Netizens’ use of social media is ever-increasing, with more and more people logging onto social media sites to bolster connectivity. However, it is the latent function of this media that we call “social” that is truly harmful to those marginalized, and in the background. It is those that are at the edges of society who undergo the real detrimental effects of social media commodification.


So, how does the spike in the use of social media, and by extension, addiction, link to the Marxist ideals of alienation and happiness, or lack thereof? The simple explanation is that social media companies, such as Instagram or Facebook, exploit workers to meet their own ends and disadvantage consumers whose data is being extrapolated for exchange value.

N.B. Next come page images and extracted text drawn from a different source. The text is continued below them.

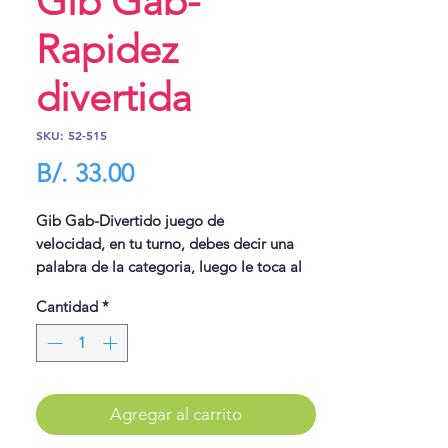
Gib Gab-
Rapidez
divertida
SKU: 52-515
Precio
B/. 33.00
Gib Gab-Divertido juego de
velocidad, en tu turno, debes decir una
palabra de la categoria, luego le toca al
otro, y tratar de que tu luz llegue de
Cantidad
*
primero a la meta. Super divertido y
emocionante. El juego tiene su espacio
para guardar las tarjetas con preguntas y
temas.
Agregar al carrito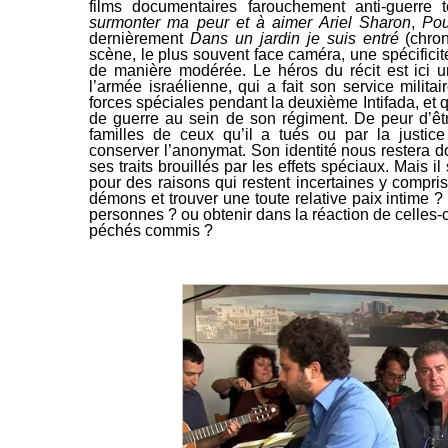
films documentaires farouchement anti-guerre
surmonter ma peur et à aimer Ariel Sharon
,
Pou
dernièrement
Dans un jardin je suis entré
(chro
scène, le plus souvent face caméra, une spécifici
de manière modérée. Le héros du récit est ici u
l’armée israélienne, qui a fait son service milita
forces spéciales pendant la deuxième Intifada, et 
de guerre au sein de son régiment. De peur d’ê
familles de ceux qu’il a tués ou par la justice 
conserver l’anonymat. Son identité nous restera d
ses traits brouillés par les effets spéciaux. Mais 
pour des raisons qui restent incertaines y compris
démons et trouver une toute relative paix intime ?
personnes ? ou obtenir dans la réaction de celles-
péchés commis ?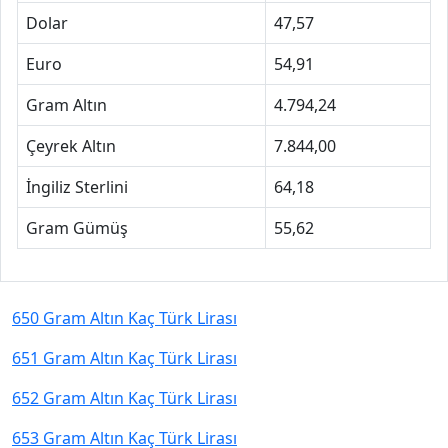
Dolar
47,57
Euro
54,91
Gram Altın
4.794,24
Çeyrek Altın
7.844,00
İngiliz Sterlini
64,18
Gram Gümüş
55,62
650 Gram Altın Kaç Türk Lirası
651 Gram Altın Kaç Türk Lirası
652 Gram Altın Kaç Türk Lirası
653 Gram Altın Kaç Türk Lirası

However, the idea of alienation is deeper and more profound than this statement. Social media causes alienation because what we ultimately lose in exchange for a feeling of “connectivity” is our free will and freedom of choice. Our data is often used at the expense of our privacy - large media conglomerates speak to us as subjects, as opposed to humans who have a desire to be connected. Our data is used against us in a myriad of ways. While it might seem that they are providing us individuality and the self-actualization that Karl Marx (and later, Abraham Maslow) hammer home about, they actually are just evidence of a lack of plenitude of being.

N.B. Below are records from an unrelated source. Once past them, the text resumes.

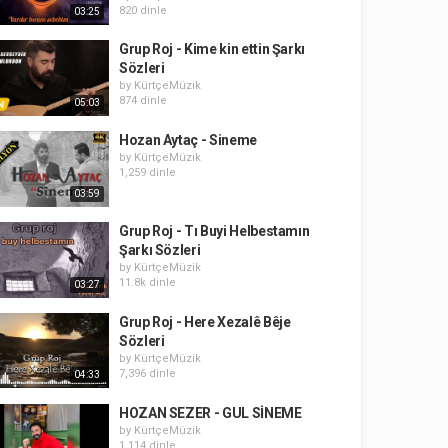
820 dinle
03:25
Grup Roj - Kime kin ettin Şarkı
Sözleri
by
KürtçeMüzik
874 dinle
05:03
Hozan Aytaç - Sineme
by
KürtçeMüzik
1,259 dinle
03:59
Grup Roj - Tı Buyi Helbestamın
Şarkı Sözleri
by
KürtçeMüzik
11.8k dinle
03:27
Grup Roj - Here Xezalê Bêje
Sözleri
by
KürtçeMüzik
7,396 dinle
04:33
HOZAN SEZER - GUL SİNEME
by
KürtçeMüzik
1,114 dinle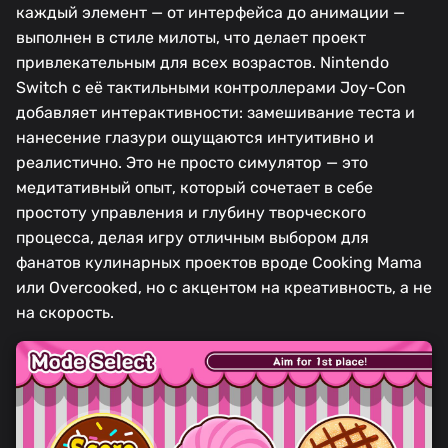
каждый элемент — от интерфейса до анимации —
выполнен в стиле милоты, что делает проект
привлекательным для всех возрастов. Nintendo
Switch с её тактильными контроллерами Joy-Con
добавляет интерактивности: замешивание теста и
нанесение глазури ощущаются интуитивно и
реалистично. Это не просто симулятор — это
медитативный опыт, который сочетает в себе
простоту управления и глубину творческого
процесса, делая игру отличным выбором для
фанатов кулинарных проектов вроде Cooking Mama
или Overcooked, но с акцентом на креативность, а не
на скорость.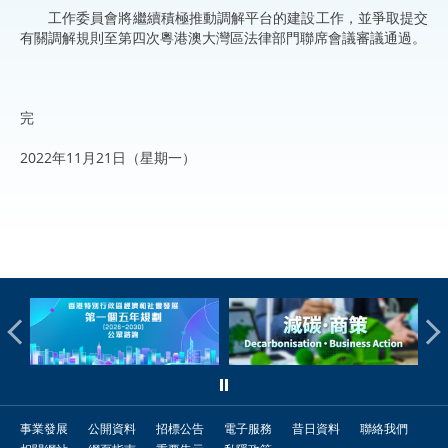
工作委員會將繼續積極推動調解平台的建設工作，並爭取提交
有關調解規則至第四次粵港澳大灣區法律部門聯席會議審議通過。
完
2022年11月21日（星期一）
事業發展
公開資料
招標公告
電子服務
昔日資料
聯絡我們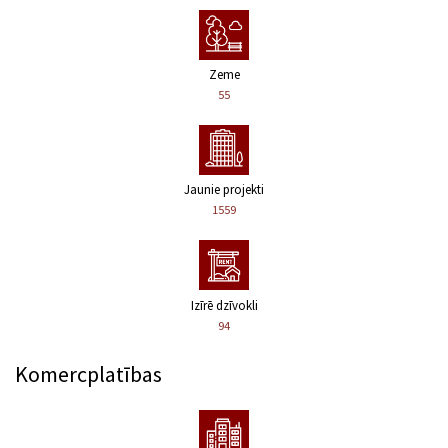
Zeme
55
Jaunie projekti
1559
Izīrē dzīvokli
94
Komercplatības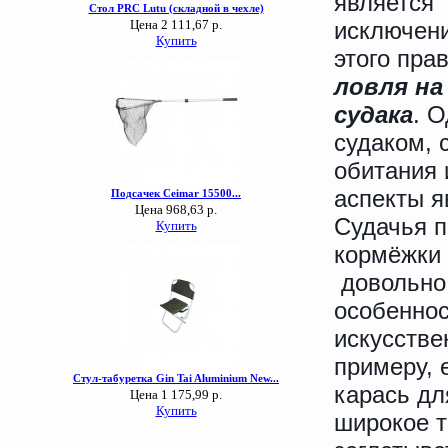
является
исключен
этого пра
ловля на
судака
. 
судаком, 
обитания 
аспекты я
Судачья п
кормёжки 
довольно 
особеннос
искусстве
примеру, 
карась дл
широкое т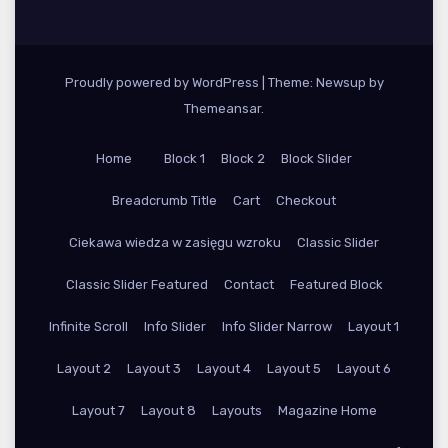
Proudly powered by WordPress
|
Theme: Newsup by
Themeansar
.
Home
Block 1
Block 2
Block Slider
Breadcrumb Title
Cart
Checkout
Ciekawa wiedza w zasięgu wzroku
Classic Slider
Classic Slider Featured
Contact
Featured Block
Infinite Scroll
Info Slider
Info Slider Narrow
Layout 1
Layout 2
Layout 3
Layout 4
Layout 5
Layout 6
Layout 7
Layout 8
Layouts
Magazine Home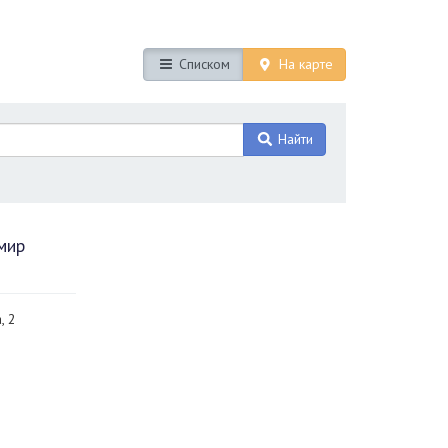
Списком
На карте
Найти
мир
, 2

To illustrate the latent manipulative functions of the surveillance capitalism era, we can look at some features that Instagram uses, such as data insights, which are monitored by AI and machine learning a technique prevalent in scandals such as the Cambridge Analytica case, makes us mere objects and products of a profit-making machine, in effect, dehumanizing us. This creates a power dynamic between those who make and produce the media and those that use it, which is a classic bourgeoisie-proletariat dynamic. Websites use our personal data against us as we are subjugated and effectively stuck in a closed-loop, becoming the ones who offer companies our surplus. We become the product, instead of the people creating the product.

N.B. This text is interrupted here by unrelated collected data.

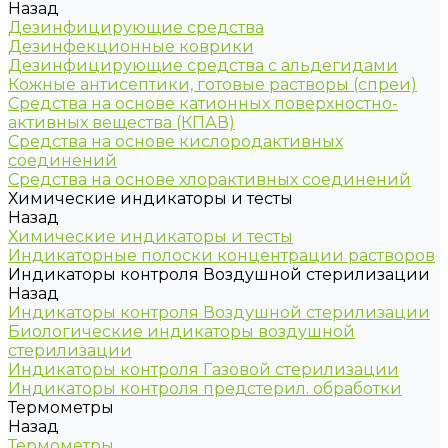
Назад
Дезинфицирующие средства
Дезинфекционные коврики
Дезинфицирующие средства с альдегидами
Кожные антисептики, готовые растворы (спреи)
Средства на основе катионных поверхностно-
активных вещества (КПАВ)
Средства на основе кислородактивных
соединений
Средства на основе хлорактивных соединений
Химические индикаторы и тесты
Назад
Химические индикаторы и тесты
Индикаторные полоски концентрации растворов
Индикаторы контроля Воздушной стерилизации
Назад
Индикаторы контроля Воздушной стерилизации
Биологические индикаторы воздушной
стерилизации
Индикаторы контроля Газовой стерилизации
Индикаторы контроля предстерил. обработки
Термометры
Назад
Термометры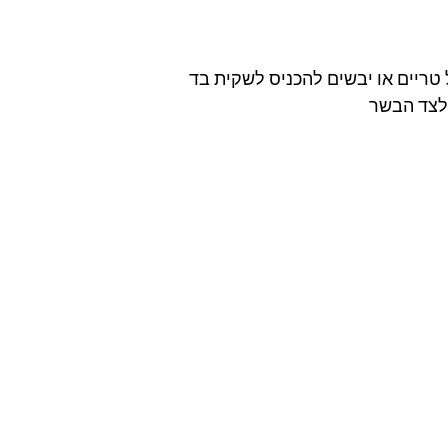
טריים או יבשים להכניס לשקית בד 
לצד הבשר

So, how do we place the word “alienation” in the context of social media and Marxism? Alienation, in the context of social media, is individuals being detached from their labour; everything they post with the intent of intrinsic satisfaction becomes a mechanism of self-alienation, as we ultimately end up posting things for validation or extrinsic satisfaction. Thus, we succumb to the cultural zeitgeist ideals of placing ourselves in cookie-cut categories of a popularity index. This causes the exploitation of user's intellectual labour which generates the popularity indexes. What these users do not know is that they are being used to generate a malignant mutation of capitalism which misleads us to think we are rife with individuality.


Lastly, commodity fetishism is also extremely prevalent, as cell phones now have immense power over us, putting at stake the values of humans and human life. The first instinct we have to see something eye-catching or aesthetic is to snap a photo. Therefore, the quote, “live for the moment” no longer has a purpose. This self-commodification is the equivalent of Marx’s commodity fetishism, for it completely destroys the idea of free will and puts humans in a state of learned helplessness.


Ultimately, it can be said that for all the positive impacts social media has had on today’s democratic societies, we have also been robbed - to a large extent - of finding purpose in our labour, which in the context of social media, is our posts. We have willfully succumbed to our own commodification but the question is, can we bounce back from it?